Seriously I love all of this blurring-the-lines-of-reality stuff. If this kind of thing has existed when I was a kid I would have disappeared into a fictional world and probably never emerged.

(Well I kind of did that anyway with BBC TV’s Blake’s 7.)

Categories
2012 ARG

Get ready for 2012 – the movie

Oh drat - it's raining meteors.

I’ve decided to devote a whole week of blog posts to the Big Movie Event this week – the release of Sony Picture’s 2012 movie.

I’ll be taking some time each day to play on the many 2012 apocalypse websites that have been created by the imaginative team behind the ‘2012 Movie Experience’ (basically, an Alternate Reality Game or ARG, not unlike the one we created for Joshua Files – THE DESCENDANT.)

And on November 13th I’ll go see the movie and post my review. Yesirree.

Like The Joshua Files books, the central theme of 2012 is the mysterious end-date of the Mayan calendar – 21 December 2012.

Only, 2012 is a Massive Great Disaster Movie from the king of the disaster movie genre, Roland Emmerich. (THE DAY AFTER TOMORROW, INDEPENDENCE DAY). Whereas The Joshua Files is a puzzly, twisty, young adult fantasy technothriller about one teenager’s role in an ancient secret to protect the world from a global catastrophe in 2012. The final book, Joshua#5, will be published in 2012. So I’m not going to say whether it ends up in a big disaster scenario or not. Except that that wouldn’t be terribly original, would it? Not after 2012 – the movie.

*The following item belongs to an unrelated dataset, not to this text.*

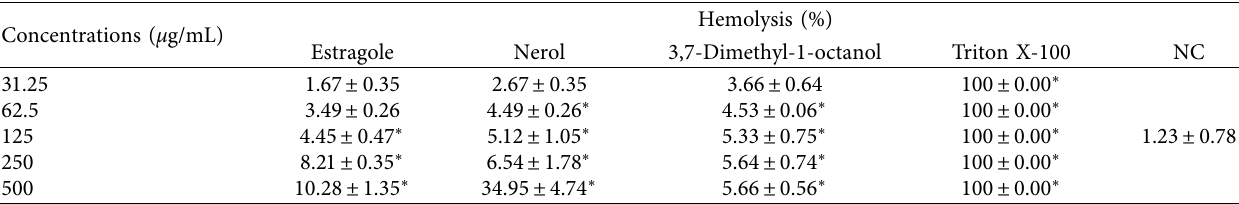
Values are mean ± SD of triplicate value. ∗ p < 0 . 05 vs. NC (ANOVA followed by t -Studentpost-hocNeuman-Keuls test).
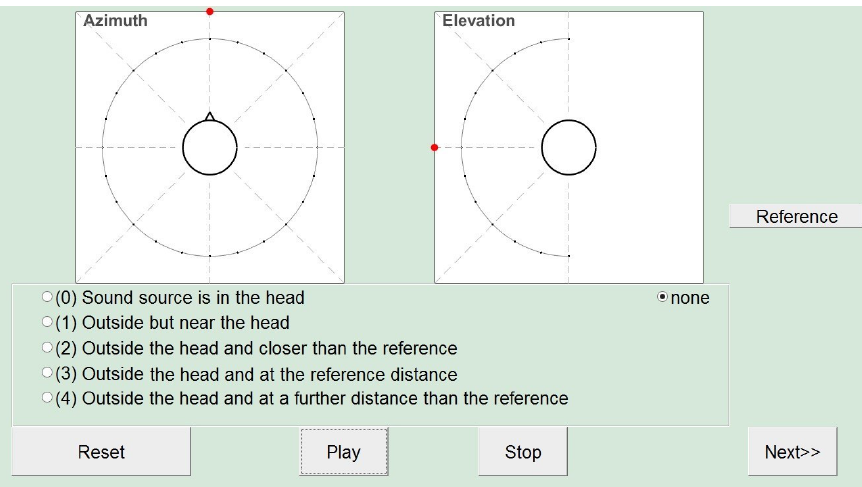
Figure 4. GUI for collecting the responses on source azimuth, elevation and distance. By click- ing the “Reference” button, subjects could switch to the signal coming from the reference source in the room, to give the perceived source distance between 0 (inside the head) and 4 (outside the head and at a further distance than the reference). The “Reset” button was active only during TestVR and was used to reset the head tracker. The frontal direction of azimuth = 0 ◦ and elevation = 0 ◦ , corresponding to the forward head orientation, was marked with a colored point on the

So – 2012 the movie! Will it be any good? I hope so. If Emmerich blows the whole 2012 doomy gloomy excitement for Joshua Files, I shall be Very Cross. Let’s hope that that it will be STONKING.

Good indicators are the video trailers (both the 2012 cinema trailer and a new one which shows a brilliantly exciting escape scene as John Cusack and his fictional family escape spectacular doom in LA. ) and the fabulously serious and kooky 2012 Alternate Reality Game (ARG) that has been running since the launch early this year of the website of The Institute for Human Continuity.

(If this all sounds eerily familiar it’s because I have already blogged about this back in March 2009 Let’s Play 2012 Movie Virals.)

The IHC site was set up to inform people of the serious dangers of 2012 and to enter people in the 2012 Survival Lottery to be one of the lucky survivors. Coolio! I myself entered the lottery. Still don’t know if my number has been picked. Fingers crossed!

The whole 2012 thing is of course terribly controversial. If we’re being serious about it. I doubt that Emmerich et al are about any more convinced than me that there’ll be any actual disaster on 21 December 2012. It makes an exciting premise for an adventure story though.

But some people really believe this! And some people were actually taken in by the IHC site. Not that it was real, but that it was part of a global conspiracy to blah blah blah. You know, the usual They Are Out To Control Your Life crowd. For example, check out this earnest debunking of the IHC website. It isn’t real? You don’t say. We couldn’t tell.

It can be hard to distinguish fact and fiction on the Web. For example, one of the sites we created as part of THE DESCENDANT ARG,  the Joshua Files Alternate Reality Game, is archaeologyconspiracies.com As part of the game, I wrote an entirely fictitious article about how the ancient Sumerians had knowledge of advanced biochemistry. Now archaeologyconspiracies.com is getting lots of traffic – around several hundred visitors per day. And the number one story on the site is guess what? Yep – one former biochemist-turned-novelist’s crazy and totally invented story about ancient Sumerians burying a code in amino acids. Yet there’s a clear disclaimer on the site which says that it’s part of the Joshua Files ARG – THE DESCENDANT. Are people reading that? Hmmm.

Fact vs fiction. Sort it out! (For some fact vs fiction guidance re 21 December 2012, see mayan2012kids.com.)